▸ **What you need to do**
Please reproduce every line of the records below word for word, omitting the pictures.

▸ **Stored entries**
================================

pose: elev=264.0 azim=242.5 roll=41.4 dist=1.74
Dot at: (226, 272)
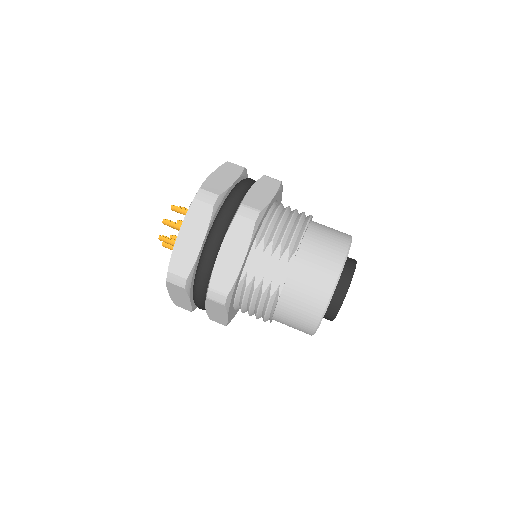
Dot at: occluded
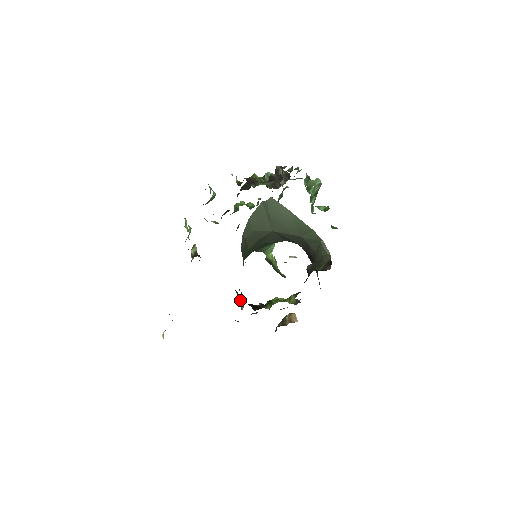
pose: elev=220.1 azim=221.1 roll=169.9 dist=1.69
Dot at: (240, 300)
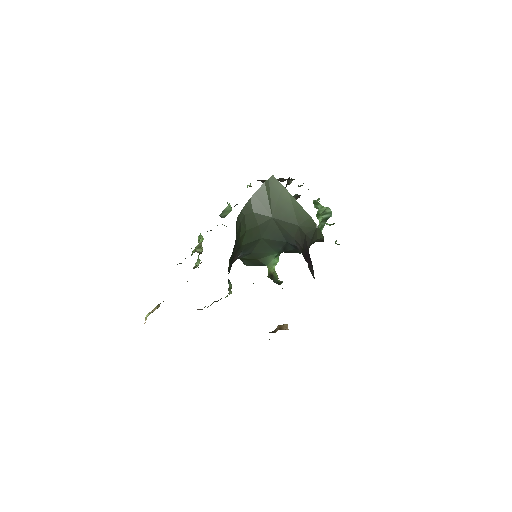
Dot at: (230, 287)
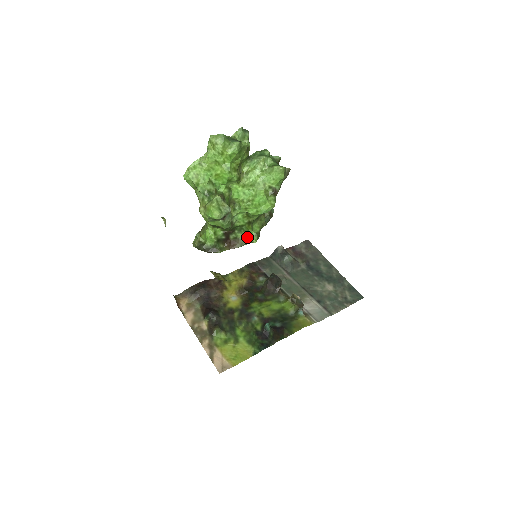
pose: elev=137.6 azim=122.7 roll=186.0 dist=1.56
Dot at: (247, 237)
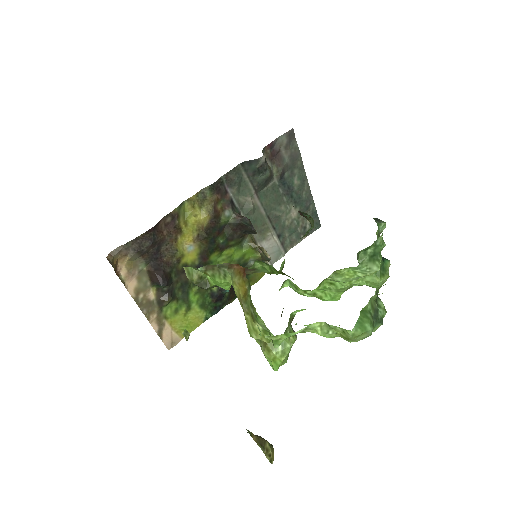
Dot at: (268, 271)
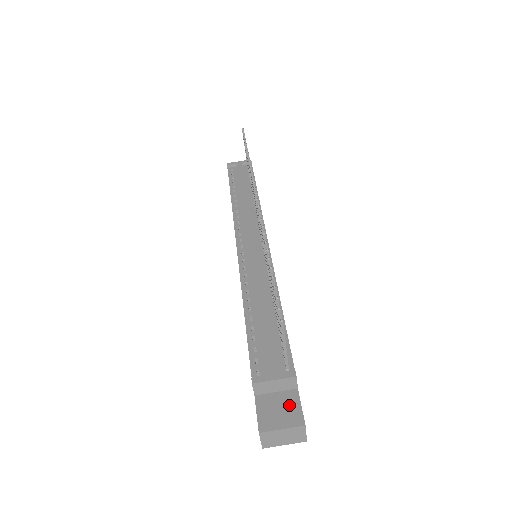
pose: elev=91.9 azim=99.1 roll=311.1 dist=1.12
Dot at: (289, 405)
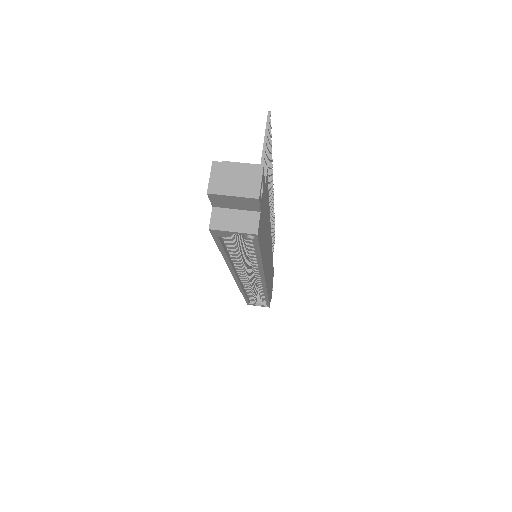
Dot at: occluded
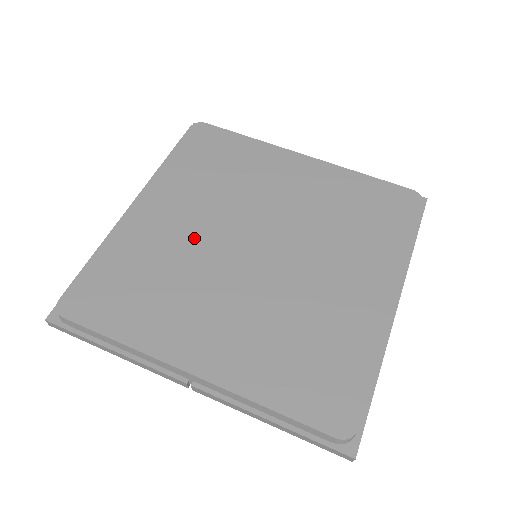
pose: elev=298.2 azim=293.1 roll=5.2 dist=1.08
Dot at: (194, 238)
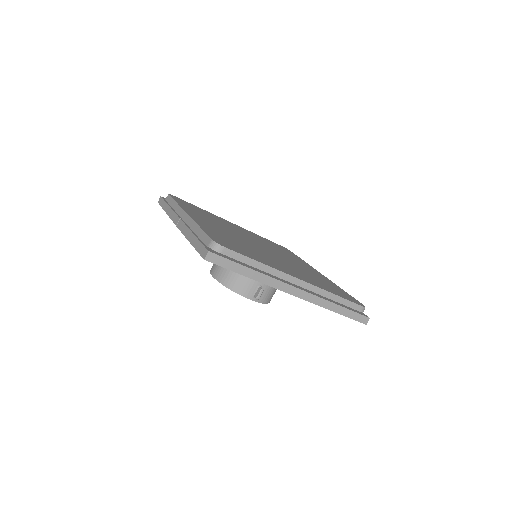
Dot at: (240, 232)
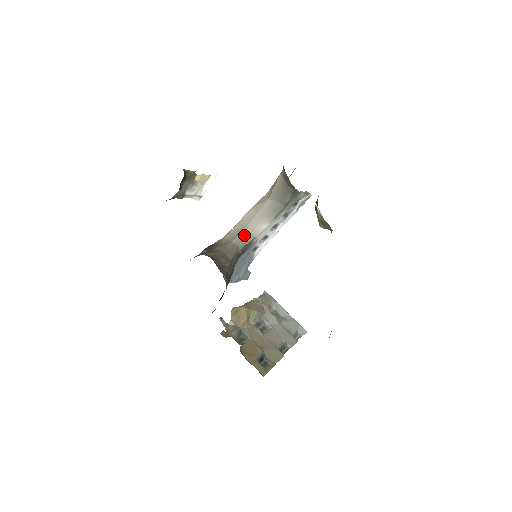
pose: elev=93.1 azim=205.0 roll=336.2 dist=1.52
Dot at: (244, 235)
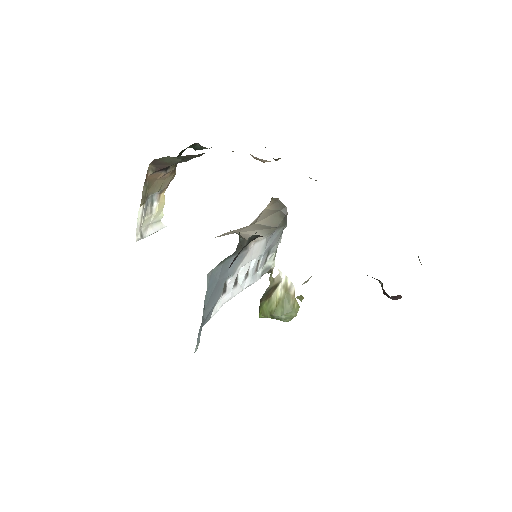
Dot at: occluded
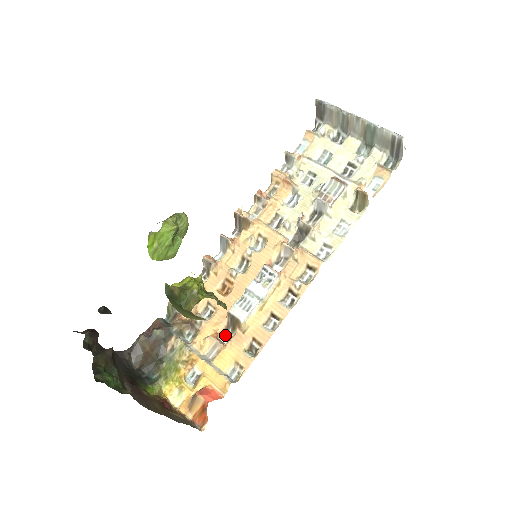
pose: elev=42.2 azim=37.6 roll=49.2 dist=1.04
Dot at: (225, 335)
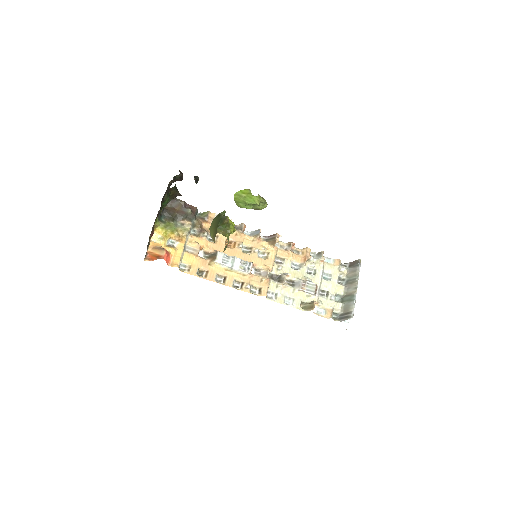
Dot at: (203, 254)
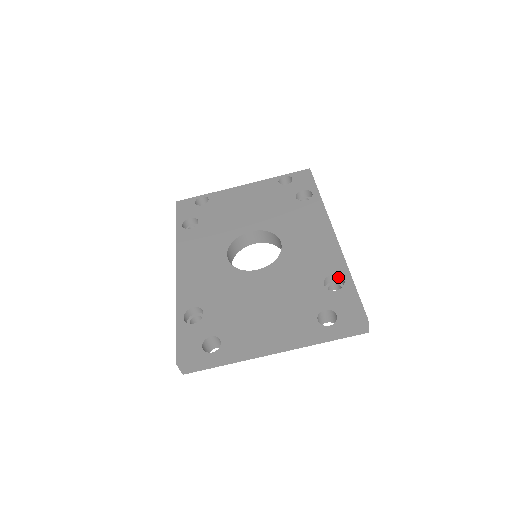
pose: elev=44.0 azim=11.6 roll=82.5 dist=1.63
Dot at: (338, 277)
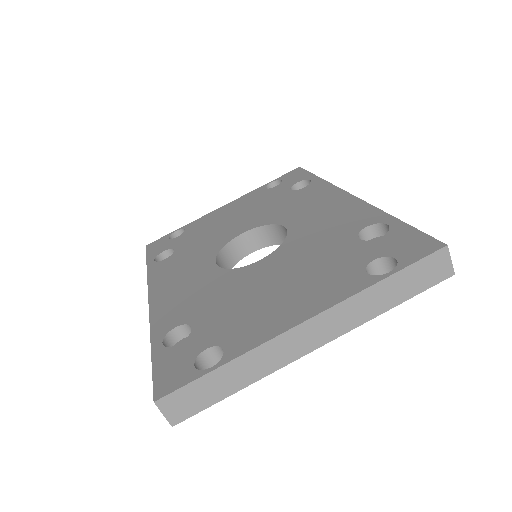
Dot at: (377, 228)
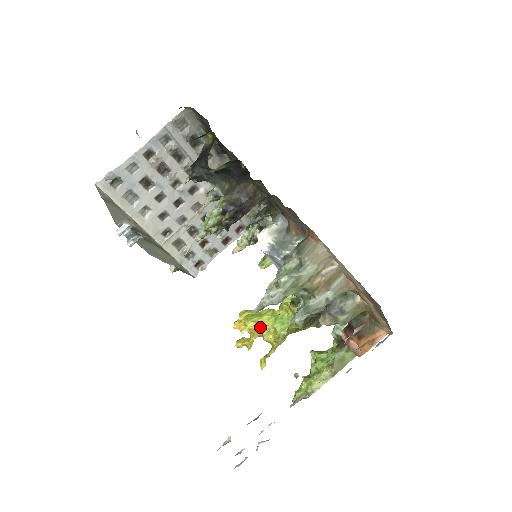
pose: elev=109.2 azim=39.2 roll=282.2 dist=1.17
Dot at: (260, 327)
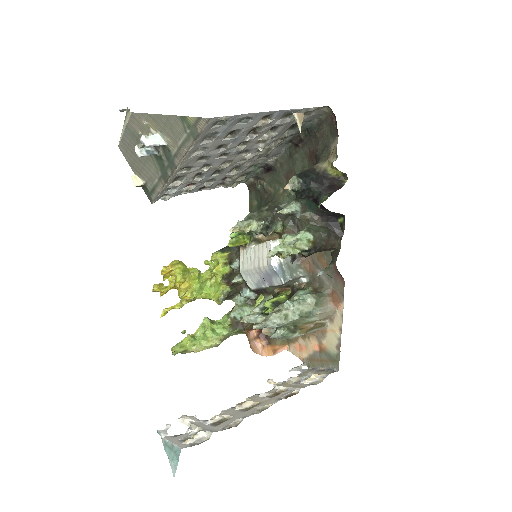
Dot at: (184, 284)
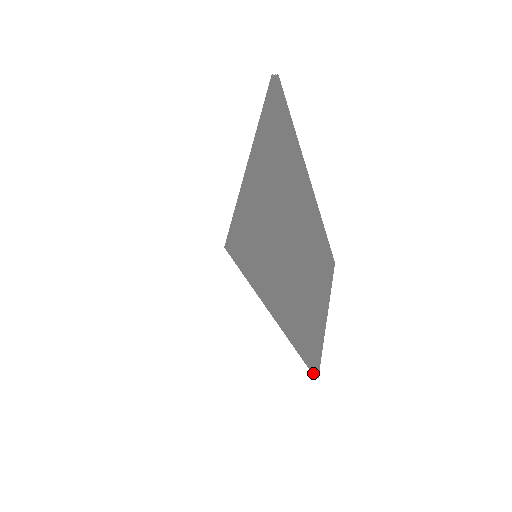
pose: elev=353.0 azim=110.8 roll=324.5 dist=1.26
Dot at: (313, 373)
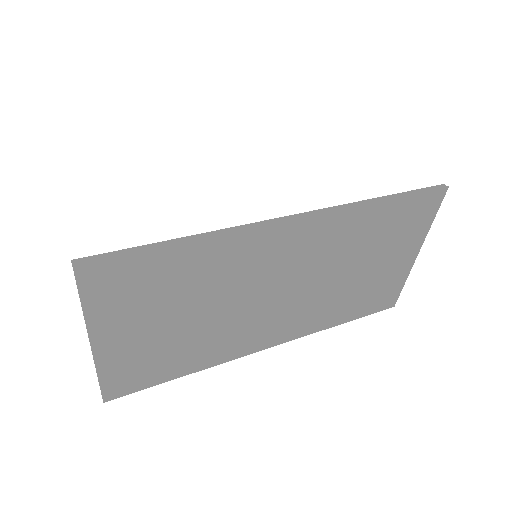
Dot at: (381, 308)
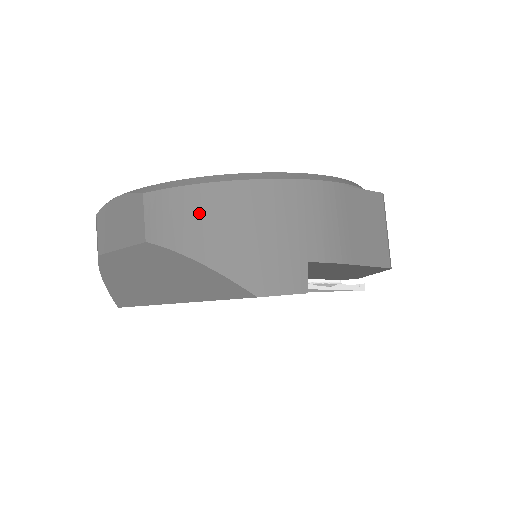
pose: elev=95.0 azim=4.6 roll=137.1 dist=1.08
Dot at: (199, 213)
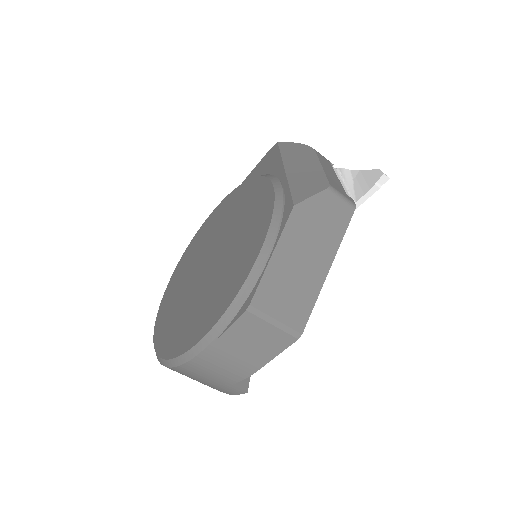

================================

▸ **Task output**
pose: elev=264.0 azim=242.5 roll=41.4 dist=1.74
Dot at: (226, 272)
Dot at: occluded
pose: elev=220.1 azim=221.1 roll=169.9 dist=1.69
Dot at: (240, 300)
Dot at: (230, 287)
pose: elev=137.6 azim=122.7 roll=186.0 dist=1.56
Dot at: (247, 237)
Dot at: (268, 271)
pose: elev=91.9 azim=99.1 roll=311.1 dist=1.12
Dot at: (289, 405)
Dot at: occluded
pose: elev=298.2 azim=293.1 roll=5.2 dist=1.08
Dot at: (194, 238)
Dot at: (240, 232)
pose: elev=93.1 azim=205.0 roll=336.2 dist=1.52
Dot at: (244, 235)
Dot at: occluded
pose: elev=42.2 azim=37.6 roll=49.2 dist=1.04
Dot at: (225, 335)
Dot at: (203, 254)
pose: elev=44.0 azim=11.6 roll=82.5 dist=1.63
Dot at: (338, 277)
Dot at: (377, 228)
pose: elev=109.2 azim=39.2 roll=282.2 dist=1.17
Dot at: (260, 327)
Dot at: (184, 284)
pose: elev=353.0 azim=110.8 roll=324.5 dist=1.26
Dot at: (313, 373)
Dot at: (381, 308)
pose: elev=95.0 azim=4.6 roll=137.1 dist=1.08
Dot at: (199, 213)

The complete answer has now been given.